Licentiate thesis 2016-004

Towards a Secure Synchronous Communication Architecture for Low-power Wireless Networks

Kasun Hewage

2 February 2016


The Internet of Things (IoT) is becoming the future Internet where most day-to-day devices are connected to the Internet. These devices are often resource constrained and use low-power wireless communication. Hence networks of them are called Low-power and lossy networks (LLNs). LLN devices may be used in critical applications such as health care, traffic and industrial plants that concern privacy and security, thus their communication has to be protected from malicious activities. LLNs face threats at different levels ranging from transmitting bits wirelessly to applications.

In this thesis, we primarily explore LLN security issues related to application protocols and attacks that target the availability of LLNs.
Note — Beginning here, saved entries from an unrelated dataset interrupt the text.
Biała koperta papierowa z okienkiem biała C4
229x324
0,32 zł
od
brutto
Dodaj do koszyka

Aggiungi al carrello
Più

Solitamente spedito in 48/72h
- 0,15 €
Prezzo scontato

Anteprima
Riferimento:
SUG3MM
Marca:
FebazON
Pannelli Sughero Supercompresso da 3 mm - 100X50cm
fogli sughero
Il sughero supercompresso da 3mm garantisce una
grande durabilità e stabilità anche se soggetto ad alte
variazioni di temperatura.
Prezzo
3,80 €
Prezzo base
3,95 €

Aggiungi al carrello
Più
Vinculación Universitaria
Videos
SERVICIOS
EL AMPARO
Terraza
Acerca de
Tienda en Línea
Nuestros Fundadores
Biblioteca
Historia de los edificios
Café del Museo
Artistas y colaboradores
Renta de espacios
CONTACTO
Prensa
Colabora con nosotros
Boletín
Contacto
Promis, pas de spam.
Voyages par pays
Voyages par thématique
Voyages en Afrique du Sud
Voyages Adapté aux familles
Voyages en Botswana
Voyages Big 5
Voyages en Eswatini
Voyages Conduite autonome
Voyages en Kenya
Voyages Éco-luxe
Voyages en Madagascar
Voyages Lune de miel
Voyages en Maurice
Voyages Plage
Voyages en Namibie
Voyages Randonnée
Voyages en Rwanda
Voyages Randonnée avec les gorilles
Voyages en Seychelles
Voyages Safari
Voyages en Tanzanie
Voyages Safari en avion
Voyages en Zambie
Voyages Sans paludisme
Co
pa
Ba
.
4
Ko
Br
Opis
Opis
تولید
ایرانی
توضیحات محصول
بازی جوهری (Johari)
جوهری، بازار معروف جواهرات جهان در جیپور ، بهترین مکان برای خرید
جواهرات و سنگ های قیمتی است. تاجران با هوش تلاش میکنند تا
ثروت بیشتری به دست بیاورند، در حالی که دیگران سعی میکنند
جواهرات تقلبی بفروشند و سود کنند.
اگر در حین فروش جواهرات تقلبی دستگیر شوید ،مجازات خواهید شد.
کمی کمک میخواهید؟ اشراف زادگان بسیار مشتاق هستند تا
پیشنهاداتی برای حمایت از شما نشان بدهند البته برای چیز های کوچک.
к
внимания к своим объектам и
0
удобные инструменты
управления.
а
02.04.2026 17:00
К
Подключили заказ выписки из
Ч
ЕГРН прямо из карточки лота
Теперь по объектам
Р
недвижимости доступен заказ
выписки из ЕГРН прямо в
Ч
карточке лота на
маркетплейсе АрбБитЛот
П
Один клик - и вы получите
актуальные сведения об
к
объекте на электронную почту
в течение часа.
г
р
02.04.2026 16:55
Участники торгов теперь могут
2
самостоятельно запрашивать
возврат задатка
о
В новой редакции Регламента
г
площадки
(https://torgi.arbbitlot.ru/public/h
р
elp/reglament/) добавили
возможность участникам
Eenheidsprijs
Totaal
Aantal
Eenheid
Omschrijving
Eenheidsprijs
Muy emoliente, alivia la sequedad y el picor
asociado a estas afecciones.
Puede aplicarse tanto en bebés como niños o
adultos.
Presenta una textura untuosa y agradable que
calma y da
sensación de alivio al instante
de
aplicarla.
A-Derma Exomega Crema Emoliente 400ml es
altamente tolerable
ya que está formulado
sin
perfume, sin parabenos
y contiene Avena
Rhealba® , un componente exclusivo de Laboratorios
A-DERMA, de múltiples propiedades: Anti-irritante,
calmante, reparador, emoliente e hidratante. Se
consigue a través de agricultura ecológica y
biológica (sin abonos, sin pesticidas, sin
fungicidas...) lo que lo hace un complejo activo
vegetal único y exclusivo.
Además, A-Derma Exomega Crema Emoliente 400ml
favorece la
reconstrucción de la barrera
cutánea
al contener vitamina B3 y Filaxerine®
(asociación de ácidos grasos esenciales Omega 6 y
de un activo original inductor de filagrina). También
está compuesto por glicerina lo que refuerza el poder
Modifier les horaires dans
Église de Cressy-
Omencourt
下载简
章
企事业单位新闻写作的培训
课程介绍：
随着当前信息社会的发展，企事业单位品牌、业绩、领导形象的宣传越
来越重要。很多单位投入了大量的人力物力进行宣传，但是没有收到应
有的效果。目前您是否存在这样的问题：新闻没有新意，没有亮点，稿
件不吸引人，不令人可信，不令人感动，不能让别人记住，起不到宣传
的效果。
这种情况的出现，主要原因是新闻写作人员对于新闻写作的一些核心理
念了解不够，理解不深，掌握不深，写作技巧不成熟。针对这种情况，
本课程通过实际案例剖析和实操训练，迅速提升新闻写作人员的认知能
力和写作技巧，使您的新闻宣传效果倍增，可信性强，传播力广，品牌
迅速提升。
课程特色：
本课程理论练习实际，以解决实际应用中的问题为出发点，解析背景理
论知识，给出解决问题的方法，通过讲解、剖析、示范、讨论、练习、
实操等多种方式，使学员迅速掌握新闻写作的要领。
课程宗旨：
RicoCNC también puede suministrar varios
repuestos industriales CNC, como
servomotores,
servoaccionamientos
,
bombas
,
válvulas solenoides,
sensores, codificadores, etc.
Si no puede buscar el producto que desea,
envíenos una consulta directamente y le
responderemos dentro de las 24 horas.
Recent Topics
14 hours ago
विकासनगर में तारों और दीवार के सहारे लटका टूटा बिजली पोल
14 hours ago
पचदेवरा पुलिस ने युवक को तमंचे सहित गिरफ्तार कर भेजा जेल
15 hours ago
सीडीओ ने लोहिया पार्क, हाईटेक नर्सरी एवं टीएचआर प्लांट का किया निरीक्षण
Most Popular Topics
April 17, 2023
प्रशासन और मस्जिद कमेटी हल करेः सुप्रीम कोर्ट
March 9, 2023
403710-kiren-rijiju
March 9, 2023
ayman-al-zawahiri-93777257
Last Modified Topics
Particularly, we investigate compressing messages of a transport security protocol, DTLS, to make it efficient for LLNs. The IETF proposes to use DTLS for securing CoAP, a specialized web protocol for constrained devices. Furthermore, we experimentally study disrupting the communication of one of the state of the art LLN protocols, Glossy, by attacking its core mechanism.

Secondarily, we aim at improving the performance of TCP in LLNs with mobility over a reliable data link protocol. To this end, we use a Glossy-based communication protocol, LWB, as a reliable data link protocol. We plan to use the evaluation of this work as a stepping stone towards comparing the performance of secure Glossy-based communication protocols.

The main contributions of this thesis are threefold. We propose novel message compression mechanisms for DTLS messages. We also present novel attacks on Glossy, evaluate the effectiveness of them experimentally, and propose potential counter measures. Finally, we show that a reliable data link protocol can improve the performance of TCP in static and mobile settings.